> [Your goal]:
Of all the lines below, return only those starting with the line holding "- 文件：磁盘上的数据都在储" and going on through the line holding "- 根据文件数据的组织方式，所有文件都可以被归为两类：文本文件和二进制文件", exactly as written.

> [Record set]:

--

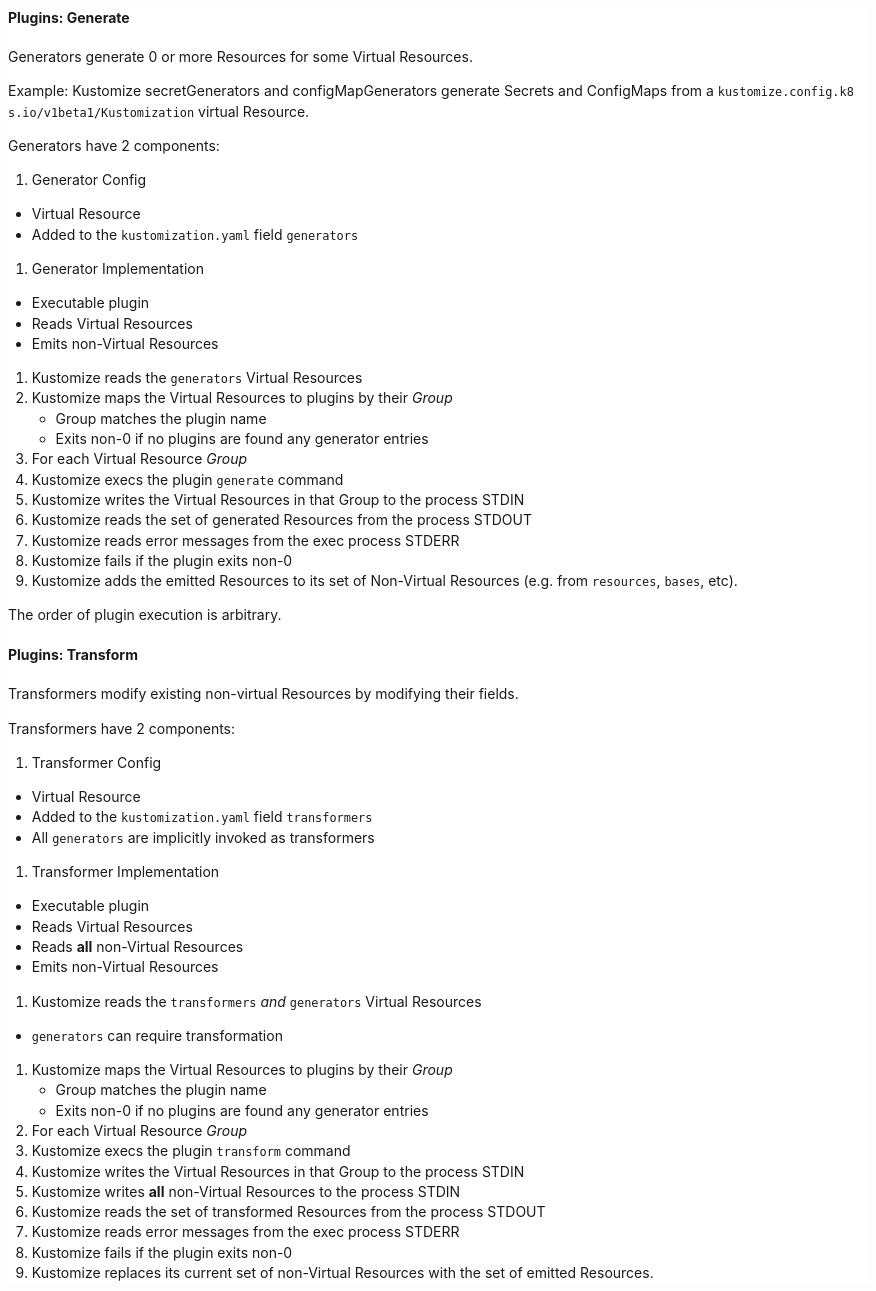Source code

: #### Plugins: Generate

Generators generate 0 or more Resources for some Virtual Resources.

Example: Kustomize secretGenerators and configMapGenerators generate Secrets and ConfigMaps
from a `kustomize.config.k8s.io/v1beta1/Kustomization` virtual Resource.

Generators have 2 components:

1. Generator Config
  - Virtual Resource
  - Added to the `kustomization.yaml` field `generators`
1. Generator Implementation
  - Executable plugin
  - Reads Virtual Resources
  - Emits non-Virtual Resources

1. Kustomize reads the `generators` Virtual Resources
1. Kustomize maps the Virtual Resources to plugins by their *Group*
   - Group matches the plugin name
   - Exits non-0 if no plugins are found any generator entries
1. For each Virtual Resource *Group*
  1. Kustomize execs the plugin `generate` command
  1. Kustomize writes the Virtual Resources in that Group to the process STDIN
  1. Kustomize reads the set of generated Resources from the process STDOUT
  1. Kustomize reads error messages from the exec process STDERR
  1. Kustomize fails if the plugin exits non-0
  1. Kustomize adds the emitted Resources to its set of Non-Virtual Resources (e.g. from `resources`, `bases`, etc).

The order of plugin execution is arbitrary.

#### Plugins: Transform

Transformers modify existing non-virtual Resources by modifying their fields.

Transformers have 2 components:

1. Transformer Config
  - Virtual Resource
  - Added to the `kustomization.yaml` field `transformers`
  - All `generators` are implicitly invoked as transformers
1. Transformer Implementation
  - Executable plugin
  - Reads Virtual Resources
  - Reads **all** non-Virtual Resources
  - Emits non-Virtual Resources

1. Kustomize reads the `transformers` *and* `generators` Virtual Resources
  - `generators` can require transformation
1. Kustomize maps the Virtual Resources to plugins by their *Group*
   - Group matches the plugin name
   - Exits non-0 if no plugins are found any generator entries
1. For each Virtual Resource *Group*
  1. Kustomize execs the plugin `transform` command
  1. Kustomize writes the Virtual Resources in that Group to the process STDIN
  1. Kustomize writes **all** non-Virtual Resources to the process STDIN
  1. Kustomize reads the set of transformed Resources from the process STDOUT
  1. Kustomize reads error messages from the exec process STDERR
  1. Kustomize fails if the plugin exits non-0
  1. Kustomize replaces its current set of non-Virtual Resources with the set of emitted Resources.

--

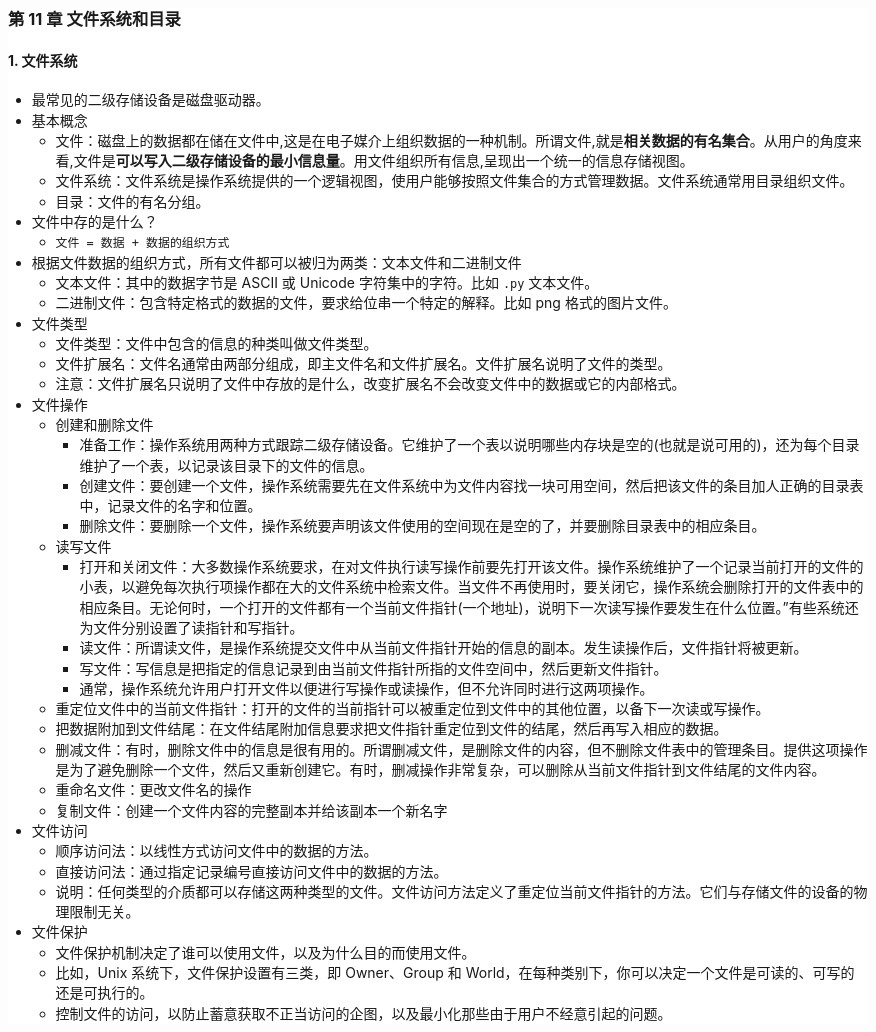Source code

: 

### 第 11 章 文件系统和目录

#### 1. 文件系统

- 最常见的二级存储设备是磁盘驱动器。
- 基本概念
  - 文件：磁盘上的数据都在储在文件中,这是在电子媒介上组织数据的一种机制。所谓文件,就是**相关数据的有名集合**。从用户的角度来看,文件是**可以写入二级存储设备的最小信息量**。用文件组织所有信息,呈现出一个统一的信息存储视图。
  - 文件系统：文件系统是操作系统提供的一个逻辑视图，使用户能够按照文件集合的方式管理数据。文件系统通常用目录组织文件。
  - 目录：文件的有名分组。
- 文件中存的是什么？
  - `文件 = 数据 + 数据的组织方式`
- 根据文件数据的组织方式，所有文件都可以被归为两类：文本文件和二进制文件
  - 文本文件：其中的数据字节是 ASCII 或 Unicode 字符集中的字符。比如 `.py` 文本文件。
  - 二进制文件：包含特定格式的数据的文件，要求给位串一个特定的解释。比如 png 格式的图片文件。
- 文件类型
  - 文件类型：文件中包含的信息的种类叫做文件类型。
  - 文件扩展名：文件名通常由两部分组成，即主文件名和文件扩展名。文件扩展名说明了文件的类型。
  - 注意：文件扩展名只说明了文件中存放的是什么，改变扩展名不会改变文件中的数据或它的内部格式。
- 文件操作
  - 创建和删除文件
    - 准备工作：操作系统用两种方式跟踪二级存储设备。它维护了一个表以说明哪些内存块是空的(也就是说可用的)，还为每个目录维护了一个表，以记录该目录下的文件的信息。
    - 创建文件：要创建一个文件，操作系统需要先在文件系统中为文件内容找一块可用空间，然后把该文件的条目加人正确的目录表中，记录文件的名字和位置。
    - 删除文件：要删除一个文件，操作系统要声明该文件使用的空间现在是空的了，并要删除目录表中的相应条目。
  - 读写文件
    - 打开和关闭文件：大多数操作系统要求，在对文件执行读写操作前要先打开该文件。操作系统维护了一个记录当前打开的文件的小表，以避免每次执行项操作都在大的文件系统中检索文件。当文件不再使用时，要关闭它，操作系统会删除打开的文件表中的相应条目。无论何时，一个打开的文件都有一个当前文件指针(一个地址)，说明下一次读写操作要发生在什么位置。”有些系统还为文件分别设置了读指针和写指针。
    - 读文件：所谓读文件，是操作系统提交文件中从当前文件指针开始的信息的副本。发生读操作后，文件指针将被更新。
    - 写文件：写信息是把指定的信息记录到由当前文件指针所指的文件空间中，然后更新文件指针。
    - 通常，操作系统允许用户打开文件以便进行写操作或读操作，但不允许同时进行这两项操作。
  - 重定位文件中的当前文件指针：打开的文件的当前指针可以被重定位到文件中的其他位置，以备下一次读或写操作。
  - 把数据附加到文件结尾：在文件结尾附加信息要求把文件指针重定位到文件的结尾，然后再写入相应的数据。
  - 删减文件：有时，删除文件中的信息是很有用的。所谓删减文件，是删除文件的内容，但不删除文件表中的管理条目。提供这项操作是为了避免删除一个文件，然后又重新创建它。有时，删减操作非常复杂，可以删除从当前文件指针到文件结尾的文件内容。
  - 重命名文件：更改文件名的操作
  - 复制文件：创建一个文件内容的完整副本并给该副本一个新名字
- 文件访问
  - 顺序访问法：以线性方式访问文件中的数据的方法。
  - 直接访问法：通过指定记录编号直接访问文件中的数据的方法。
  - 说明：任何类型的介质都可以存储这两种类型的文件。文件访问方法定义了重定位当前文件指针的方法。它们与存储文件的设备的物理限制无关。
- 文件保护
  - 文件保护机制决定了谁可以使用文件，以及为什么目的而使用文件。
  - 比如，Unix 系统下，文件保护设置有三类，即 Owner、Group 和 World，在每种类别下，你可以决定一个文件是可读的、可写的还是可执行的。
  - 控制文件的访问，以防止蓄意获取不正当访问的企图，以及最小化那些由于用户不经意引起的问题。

--

> [Your response]:
  - 文件：磁盘上的数据都在储在文件中,这是在电子媒介上组织数据的一种机制。所谓文件,就是**相关数据的有名集合**。从用户的角度来看,文件是**可以写入二级存储设备的最小信息量**。用文件组织所有信息,呈现出一个统一的信息存储视图。
  - 文件系统：文件系统是操作系统提供的一个逻辑视图，使用户能够按照文件集合的方式管理数据。文件系统通常用目录组织文件。
  - 目录：文件的有名分组。
- 文件中存的是什么？
  - `文件 = 数据 + 数据的组织方式`
- 根据文件数据的组织方式，所有文件都可以被归为两类：文本文件和二进制文件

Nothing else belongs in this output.